Le réchauffement accélère t-il ? par Sylvestre Huet

Publié le par Les communistes de Pierre Bénite

Le réchauffement climatique serait-il en train de s’emballer ? Les climatologues sont-ils passés à côté d’une accélération du changement en cours ? Le sujet est chaud chez les climatologues… comme dans les discussions de comptoir ou des articles de journalistes. Logique. Certains phénomènes climatiques récents semblent donner le tournis à la science du climat.

 

Par exemple, ces températures de l’océan entre 60°S et 60°N qui explosent tous les records connus. Les derniers mois montrent une hausse par rapport au record précédent équivalente à 20 ans de réchauffement moyen !

 

Habitués à voir les océans jouer un rôle de modérateurs – parce que l’inertie thermique de l’eau est bien plus forte que celle de l’air dit la physique – les climatologues et océanographes en restent babas.

 

 

Ou alors, cette étendue spectaculaire des incendies de forêts au Canada, durant l’été 2023 avec les effets en cascade sur l’environnement, la biodiversité, la santé publique ou l’économie.

 

Les incendies de forêts au Canada ont dévasté des surfaces de plus de 17 millions d’hectares, soit pas loin du tiers de la France hexagonale. source https://twitter.com/SergeZaka/status/1702031453914042626/photo/1

 

Mais se passe t-il vraiment quelque chose, et quoi dans le système climatique qui pourrait s’apparenter à un emballement ?

 

Réponse de James Hansen, un climatologue américain, qui à longtemps travaillé pour la NASA et l’Université Columbia de New York, célèbre pour son audition en 1988 au Sénat des USA où il sonnait déjà le tocsin. Malgré sa retraite, méritée, il continue d’alimenter de ses analyses la communauté scientifique et le grand public. Voici un résumé de la dernière, en graphiques commentés.

Activité:
Répondez aux questions suivantes à l'aide du texte sur le réchauffement climatique.
(a) À combien d'années de réchauffement moyen la hausse des températures de l'océan par rapport au record précédent équivaut-elle ?
(b) Quelle surface les incendies de forêts au Canada ont-ils dévastée ?
(c) En quelle année James Hansen a-t-il été auditionné au Sénat des USA ?

Matériel recueilli:
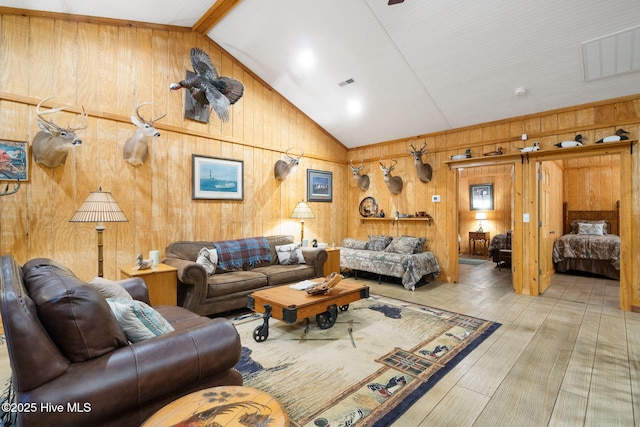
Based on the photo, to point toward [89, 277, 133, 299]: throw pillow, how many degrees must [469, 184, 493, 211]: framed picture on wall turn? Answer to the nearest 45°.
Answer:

Réponse:
(a) 20 ans de réchauffement moyen.
(b) Plus de 17 millions d'hectares.
(c) En 1988.